Be aware, however, that many banks will charge you large fees for withdrawals in foreign countries, or rates that don't match the current exchange rates. Many credit-card companies are also now charging ca. a 3% (or more) surcharge on all transactions. Check with your banks and credit-cards for their policies and costs.

Make sure you contact your bank and all of your credit card companies for those cards you plan to use. Many cards will not work abroad unless you alert them that you are going to be there.

Packing

We recommend packing lightly so that you won’t have too much trouble getting your bags to and from the airport. See below for items you should make sure to bring with you. Carry on all valuable items and money—don’t put them in checked luggage if you can help it.


Items you MUST have:

  • Passport
  • Photo-copy of the first page of your passport (to take with you and keep separately from your passport)
  • Bed Sheets and Pillow Cases (NONE are provided for you; you don’t need to bring any pillows, unless you are particular about the ones you use)
  • Towels (for bathing; again, NONE are provided for you; we’d appreciate it you want to leave your towels at the end that you bring white ones so we can reuse them in conservation)
  • Pants (you are only allowed to work in pants; jeans are not recommended because of the heat; light linen or cotton trousers are recommended)
  • Steel-toe Shoes or Steel-toe Boots (it’s an Italian law for workers to wear these on an archaeological site—you MUST have them)
  • Field Trowel (the proper one is critical. You MUST get EITHER a Marshalltown 4-Inch Heavy Duty London Style Pointing Trowel OR a WHS Archaeology 4 inch Pointing Trowel. These are not available from standard hardware stores, but the Marshalltown can be ordered from Amazon.ca. Talk to Dr. Rice for additional purchasing options.
  • Work gloves (you will get blisters if you don’t use them)
  • Sun-block (it can be expensive to buy in Italy)

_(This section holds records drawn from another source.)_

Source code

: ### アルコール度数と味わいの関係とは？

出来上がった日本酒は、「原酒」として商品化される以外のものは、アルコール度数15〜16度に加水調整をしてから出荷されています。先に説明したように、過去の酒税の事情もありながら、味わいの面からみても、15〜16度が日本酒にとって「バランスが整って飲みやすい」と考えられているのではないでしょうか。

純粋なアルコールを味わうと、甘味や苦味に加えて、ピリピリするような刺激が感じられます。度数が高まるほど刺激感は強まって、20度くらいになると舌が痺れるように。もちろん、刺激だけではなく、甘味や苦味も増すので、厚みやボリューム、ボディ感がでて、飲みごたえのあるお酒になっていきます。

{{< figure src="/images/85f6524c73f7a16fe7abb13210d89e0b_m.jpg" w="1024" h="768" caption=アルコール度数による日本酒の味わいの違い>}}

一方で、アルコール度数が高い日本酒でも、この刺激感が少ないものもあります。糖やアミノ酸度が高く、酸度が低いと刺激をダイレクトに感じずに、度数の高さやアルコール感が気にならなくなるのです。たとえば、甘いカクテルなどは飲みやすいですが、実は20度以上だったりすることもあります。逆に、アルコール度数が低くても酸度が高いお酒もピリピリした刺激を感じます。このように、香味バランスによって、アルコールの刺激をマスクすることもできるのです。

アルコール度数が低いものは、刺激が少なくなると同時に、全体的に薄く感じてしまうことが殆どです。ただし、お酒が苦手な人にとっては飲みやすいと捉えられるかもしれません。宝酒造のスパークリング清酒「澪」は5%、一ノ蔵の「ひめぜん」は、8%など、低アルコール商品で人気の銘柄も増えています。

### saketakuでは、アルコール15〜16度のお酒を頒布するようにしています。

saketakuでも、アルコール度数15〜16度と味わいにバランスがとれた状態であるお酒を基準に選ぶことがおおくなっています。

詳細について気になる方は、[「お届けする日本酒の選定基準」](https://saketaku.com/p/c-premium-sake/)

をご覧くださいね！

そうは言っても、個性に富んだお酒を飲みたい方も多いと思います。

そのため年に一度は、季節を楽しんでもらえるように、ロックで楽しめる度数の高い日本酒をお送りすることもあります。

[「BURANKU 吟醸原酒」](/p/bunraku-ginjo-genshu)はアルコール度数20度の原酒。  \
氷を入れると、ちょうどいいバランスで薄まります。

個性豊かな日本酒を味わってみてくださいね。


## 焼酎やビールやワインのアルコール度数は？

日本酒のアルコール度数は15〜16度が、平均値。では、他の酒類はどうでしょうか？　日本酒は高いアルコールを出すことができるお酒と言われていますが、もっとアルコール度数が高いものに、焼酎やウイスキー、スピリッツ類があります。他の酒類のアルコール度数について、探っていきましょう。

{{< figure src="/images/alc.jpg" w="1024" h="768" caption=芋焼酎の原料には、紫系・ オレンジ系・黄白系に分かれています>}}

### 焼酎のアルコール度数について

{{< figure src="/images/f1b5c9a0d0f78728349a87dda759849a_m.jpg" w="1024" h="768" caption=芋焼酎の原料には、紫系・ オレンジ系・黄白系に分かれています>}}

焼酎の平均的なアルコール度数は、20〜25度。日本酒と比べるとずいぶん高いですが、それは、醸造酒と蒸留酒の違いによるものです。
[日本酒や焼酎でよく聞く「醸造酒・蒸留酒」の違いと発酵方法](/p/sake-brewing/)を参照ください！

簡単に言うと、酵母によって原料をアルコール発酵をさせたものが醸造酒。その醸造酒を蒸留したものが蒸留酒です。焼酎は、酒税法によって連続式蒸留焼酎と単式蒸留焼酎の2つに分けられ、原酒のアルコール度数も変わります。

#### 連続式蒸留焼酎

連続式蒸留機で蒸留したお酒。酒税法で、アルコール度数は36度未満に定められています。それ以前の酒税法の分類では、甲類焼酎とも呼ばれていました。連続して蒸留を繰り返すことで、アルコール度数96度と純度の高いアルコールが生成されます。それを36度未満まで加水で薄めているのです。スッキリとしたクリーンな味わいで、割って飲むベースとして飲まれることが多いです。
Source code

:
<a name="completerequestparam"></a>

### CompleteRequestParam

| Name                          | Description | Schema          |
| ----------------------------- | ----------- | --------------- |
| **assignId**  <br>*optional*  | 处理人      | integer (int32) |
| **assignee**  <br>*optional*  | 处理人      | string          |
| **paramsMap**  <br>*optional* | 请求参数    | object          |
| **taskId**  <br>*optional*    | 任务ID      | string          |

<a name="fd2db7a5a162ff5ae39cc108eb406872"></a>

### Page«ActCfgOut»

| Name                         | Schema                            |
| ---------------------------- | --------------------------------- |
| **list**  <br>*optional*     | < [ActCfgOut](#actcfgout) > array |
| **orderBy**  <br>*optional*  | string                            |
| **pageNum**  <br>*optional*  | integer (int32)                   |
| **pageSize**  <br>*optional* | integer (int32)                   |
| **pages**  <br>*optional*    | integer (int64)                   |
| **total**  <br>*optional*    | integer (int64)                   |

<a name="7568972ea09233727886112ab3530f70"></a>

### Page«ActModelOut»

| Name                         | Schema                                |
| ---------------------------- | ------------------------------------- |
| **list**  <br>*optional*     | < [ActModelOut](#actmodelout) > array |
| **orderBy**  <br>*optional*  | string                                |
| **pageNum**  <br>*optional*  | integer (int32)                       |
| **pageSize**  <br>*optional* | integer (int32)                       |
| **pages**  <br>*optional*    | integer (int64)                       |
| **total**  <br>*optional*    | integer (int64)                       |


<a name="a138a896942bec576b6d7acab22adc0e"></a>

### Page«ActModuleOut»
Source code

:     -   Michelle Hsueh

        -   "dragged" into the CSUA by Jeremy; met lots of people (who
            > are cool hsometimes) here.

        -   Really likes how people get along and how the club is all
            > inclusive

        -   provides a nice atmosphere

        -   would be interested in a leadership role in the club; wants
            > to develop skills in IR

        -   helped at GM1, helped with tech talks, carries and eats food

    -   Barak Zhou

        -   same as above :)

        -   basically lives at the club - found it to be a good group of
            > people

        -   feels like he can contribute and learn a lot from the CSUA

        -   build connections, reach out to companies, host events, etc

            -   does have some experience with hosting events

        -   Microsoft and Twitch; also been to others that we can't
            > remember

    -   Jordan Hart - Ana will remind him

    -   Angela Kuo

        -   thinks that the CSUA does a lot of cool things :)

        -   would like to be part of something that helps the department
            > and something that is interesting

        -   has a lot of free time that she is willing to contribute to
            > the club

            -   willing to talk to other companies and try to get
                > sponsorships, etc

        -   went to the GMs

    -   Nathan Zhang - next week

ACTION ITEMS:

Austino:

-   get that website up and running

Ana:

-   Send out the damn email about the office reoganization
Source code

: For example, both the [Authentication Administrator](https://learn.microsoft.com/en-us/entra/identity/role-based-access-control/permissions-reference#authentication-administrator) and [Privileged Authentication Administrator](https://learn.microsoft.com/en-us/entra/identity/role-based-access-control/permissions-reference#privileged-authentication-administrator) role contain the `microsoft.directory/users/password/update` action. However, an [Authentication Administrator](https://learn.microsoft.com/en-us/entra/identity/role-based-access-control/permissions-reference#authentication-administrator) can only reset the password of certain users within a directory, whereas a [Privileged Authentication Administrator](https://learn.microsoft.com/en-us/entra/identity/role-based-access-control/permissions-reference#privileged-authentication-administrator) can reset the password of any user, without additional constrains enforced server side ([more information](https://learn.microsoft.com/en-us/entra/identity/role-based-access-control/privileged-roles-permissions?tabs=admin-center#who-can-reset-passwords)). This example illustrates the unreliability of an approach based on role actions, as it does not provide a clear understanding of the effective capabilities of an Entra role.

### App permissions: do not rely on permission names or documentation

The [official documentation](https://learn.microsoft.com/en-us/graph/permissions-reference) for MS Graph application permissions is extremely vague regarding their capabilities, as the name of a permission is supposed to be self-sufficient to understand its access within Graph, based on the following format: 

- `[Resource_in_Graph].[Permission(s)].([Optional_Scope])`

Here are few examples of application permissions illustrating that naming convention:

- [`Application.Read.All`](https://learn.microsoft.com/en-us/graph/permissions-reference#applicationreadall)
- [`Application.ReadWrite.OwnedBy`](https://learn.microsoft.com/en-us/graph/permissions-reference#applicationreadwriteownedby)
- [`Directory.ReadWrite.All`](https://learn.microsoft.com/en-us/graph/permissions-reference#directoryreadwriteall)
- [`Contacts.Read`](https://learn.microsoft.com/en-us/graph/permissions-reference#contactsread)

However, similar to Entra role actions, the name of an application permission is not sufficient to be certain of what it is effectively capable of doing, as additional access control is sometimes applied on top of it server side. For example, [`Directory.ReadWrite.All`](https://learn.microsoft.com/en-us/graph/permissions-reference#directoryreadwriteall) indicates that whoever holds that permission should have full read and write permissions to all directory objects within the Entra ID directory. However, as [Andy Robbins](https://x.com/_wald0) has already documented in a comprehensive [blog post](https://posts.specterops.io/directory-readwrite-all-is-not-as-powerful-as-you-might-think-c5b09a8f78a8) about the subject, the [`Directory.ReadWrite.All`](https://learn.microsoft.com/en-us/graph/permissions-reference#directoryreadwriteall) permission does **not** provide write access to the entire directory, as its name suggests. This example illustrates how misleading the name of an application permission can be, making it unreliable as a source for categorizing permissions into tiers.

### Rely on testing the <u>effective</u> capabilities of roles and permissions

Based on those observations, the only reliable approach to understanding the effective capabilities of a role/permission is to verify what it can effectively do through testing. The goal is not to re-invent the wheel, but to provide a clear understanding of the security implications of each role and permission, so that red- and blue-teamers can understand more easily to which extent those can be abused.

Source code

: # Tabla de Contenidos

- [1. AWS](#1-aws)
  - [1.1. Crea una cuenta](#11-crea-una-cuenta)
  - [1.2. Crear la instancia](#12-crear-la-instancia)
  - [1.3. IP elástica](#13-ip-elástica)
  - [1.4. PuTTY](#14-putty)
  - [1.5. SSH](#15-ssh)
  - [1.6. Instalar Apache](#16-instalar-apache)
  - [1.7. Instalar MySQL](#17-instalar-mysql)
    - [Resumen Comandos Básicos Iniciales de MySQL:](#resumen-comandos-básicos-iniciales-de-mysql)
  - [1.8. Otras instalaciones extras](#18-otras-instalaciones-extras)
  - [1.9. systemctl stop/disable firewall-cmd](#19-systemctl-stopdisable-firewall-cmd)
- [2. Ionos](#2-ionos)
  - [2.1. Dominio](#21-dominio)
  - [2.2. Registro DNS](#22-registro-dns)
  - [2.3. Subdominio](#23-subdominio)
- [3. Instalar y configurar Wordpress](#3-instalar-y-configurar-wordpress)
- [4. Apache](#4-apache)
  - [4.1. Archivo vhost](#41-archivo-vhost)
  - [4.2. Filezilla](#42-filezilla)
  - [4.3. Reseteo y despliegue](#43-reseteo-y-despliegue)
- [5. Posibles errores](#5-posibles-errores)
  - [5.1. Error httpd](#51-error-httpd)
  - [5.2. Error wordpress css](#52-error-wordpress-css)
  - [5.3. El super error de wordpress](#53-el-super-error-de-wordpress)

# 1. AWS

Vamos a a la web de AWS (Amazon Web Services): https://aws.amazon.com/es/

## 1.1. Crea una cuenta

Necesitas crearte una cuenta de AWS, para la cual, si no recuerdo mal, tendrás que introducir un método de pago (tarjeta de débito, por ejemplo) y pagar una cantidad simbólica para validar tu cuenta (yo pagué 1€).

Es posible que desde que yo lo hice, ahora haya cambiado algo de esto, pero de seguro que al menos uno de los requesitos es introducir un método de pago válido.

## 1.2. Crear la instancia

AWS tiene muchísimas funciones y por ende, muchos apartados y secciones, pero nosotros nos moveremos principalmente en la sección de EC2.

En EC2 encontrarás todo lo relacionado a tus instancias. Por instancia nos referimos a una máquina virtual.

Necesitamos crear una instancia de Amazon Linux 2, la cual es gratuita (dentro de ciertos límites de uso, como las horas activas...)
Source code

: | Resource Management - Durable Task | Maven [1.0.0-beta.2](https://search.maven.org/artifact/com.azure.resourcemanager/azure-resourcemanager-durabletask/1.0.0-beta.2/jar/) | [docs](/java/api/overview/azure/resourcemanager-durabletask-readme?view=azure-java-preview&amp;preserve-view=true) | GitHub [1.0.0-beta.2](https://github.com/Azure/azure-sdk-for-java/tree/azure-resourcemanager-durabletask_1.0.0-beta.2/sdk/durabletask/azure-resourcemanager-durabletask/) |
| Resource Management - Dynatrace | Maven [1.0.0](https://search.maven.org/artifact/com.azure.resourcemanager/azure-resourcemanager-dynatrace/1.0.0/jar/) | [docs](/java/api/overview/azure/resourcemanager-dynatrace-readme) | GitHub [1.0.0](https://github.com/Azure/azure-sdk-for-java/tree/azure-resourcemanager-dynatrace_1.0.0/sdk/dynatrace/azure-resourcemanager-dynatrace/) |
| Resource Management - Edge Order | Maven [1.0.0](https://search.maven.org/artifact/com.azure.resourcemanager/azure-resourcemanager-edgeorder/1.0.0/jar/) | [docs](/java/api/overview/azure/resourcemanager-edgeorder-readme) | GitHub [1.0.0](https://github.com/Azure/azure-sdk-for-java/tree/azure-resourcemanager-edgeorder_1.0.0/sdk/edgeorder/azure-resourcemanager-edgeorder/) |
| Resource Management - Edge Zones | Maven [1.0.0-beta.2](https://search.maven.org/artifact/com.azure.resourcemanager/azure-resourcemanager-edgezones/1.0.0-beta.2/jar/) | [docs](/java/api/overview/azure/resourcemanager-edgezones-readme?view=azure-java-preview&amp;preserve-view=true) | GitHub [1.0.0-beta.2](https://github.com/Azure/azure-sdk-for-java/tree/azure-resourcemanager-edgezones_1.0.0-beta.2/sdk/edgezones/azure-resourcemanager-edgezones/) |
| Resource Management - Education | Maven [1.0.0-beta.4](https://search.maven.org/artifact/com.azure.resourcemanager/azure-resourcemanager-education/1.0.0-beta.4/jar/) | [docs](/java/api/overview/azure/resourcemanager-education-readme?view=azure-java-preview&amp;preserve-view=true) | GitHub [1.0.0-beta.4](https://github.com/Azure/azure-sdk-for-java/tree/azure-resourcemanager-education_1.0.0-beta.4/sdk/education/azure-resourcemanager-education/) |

NB: If you use contact lenses, be aware that it is dusty on site, and so glasses or dailies might be preferable

 Recommended/Suggested Items:

  • Kneeling pad
  • Sunglasses
  • Hat (for site work under the sun)
  • Hydration Powder (to mix into your water from time to time; e.g. Gatorade powder; EmergenC packets)
  • Mosquito Repellant (it can be very buggy at nights in Vacone)
  • Cake of Laundry Soap (if you wish to do laundry by hand sometimes—very convenient)
  • European Outlet Converter (to convert from 110 <Canadian> to 220 <European> volts for all electronics—but be aware that most of these converters will only be able to handle 1600 watts capacity, so leave all other electronics at home or they will be destroyed and could cause a fire. Be aware to check all curling irons, hair-dryers, and electric razors, which often use above 1600 watts.)
  • European Outlet Adaptor (to convert the plug for use in a European outlet) is for electronics that already convert electricity, like most personal computers.